Automating modeling in mechanics: LLMs as designers of physics-constrained neural networks for constitutive modeling of materials
Marius Tacke, Matthias Busch, Kian Abdolazizi, Jonas Eichinger, Kevin Linka, Christian Cyron, Roland Aydin
TL;DR
This work introduces GenCANNs, an on-demand framework where a large language model designs physics-constrained constitutive neural networks (CANNs) tailored to specific materials and datasets. By combining a two-part LLM prompt with a preprocessing–network–postprocessing pipeline, GenCANNs achieve high fidelity to experimental data and strong generalization to unseen loading paths, often matching or surpassing hand-crafted CANNs and outperforming the prior SGA-based approach.
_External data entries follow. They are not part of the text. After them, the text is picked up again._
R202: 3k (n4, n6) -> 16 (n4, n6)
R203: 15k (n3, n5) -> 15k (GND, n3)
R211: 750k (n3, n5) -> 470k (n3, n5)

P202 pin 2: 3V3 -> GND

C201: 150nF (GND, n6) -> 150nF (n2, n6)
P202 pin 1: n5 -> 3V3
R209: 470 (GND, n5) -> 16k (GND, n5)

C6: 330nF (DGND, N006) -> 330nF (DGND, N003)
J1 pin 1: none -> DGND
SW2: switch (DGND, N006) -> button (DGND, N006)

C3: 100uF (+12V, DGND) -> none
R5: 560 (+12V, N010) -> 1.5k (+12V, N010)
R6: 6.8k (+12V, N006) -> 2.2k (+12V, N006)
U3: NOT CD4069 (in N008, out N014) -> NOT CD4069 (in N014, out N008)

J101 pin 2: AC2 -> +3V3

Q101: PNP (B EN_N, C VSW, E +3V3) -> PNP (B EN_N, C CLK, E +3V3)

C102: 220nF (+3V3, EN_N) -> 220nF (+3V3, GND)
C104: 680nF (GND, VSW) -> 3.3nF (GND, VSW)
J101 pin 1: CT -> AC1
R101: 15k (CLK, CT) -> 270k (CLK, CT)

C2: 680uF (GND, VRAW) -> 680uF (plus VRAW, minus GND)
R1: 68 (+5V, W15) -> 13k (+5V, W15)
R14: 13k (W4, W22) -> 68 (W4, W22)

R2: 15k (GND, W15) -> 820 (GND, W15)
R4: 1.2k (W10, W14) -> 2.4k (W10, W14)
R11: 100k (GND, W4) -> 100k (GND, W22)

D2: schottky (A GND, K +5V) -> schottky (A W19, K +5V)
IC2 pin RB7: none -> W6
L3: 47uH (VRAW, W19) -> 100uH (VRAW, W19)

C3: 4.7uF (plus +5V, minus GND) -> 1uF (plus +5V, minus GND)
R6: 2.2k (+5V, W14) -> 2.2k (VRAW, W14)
Across brain tissue, rubber, and skin benchmarks, GenCANNs demonstrate robustness, extrapolation capability, and relative data efficiency, signaling a viable path toward end-to-end automation in constitutive modeling. The results point to a practical impact in materials design and biomedical simulations by reducing the expert labor required to develop accurate, physics-consistent constitutive descriptions.
Abstract
Large language model (LLM)-based agentic frameworks increasingly adopt the paradigm of dynamically generating task-specific agents. We suggest that not only agents but also specialized software modules for scientific and engineering tasks can be generated on demand. We demonstrate this concept in the field of solid mechanics. There, so-called constitutive models are required to describe the relationship between mechanical stress and body deformation. Constitutive models are essential for both the scientific understanding and industrial application of materials. However, even recent data-driven methods of constitutive modeling, such as constitutive artificial neural networks (CANNs), still require substantial expert knowledge and human labor. We present a framework in which an LLM generates a CANN on demand, tailored to a given material class and dataset provided by the user. The framework covers LLM-based architecture selection, integration of physical constraints, and complete code generation. Evaluation on three benchmark problems demonstrates that LLM-generated CANNs achieve accuracy comparable to or greater than manually engineered counterparts, while also exhibiting reliable generalization to unseen loading scenarios and extrapolation to large deformations. These findings indicate that LLM-based generation of physics-constrained neural networks can substantially reduce the expertise required for constitutive modeling and represent a step toward practical end-to-end automation.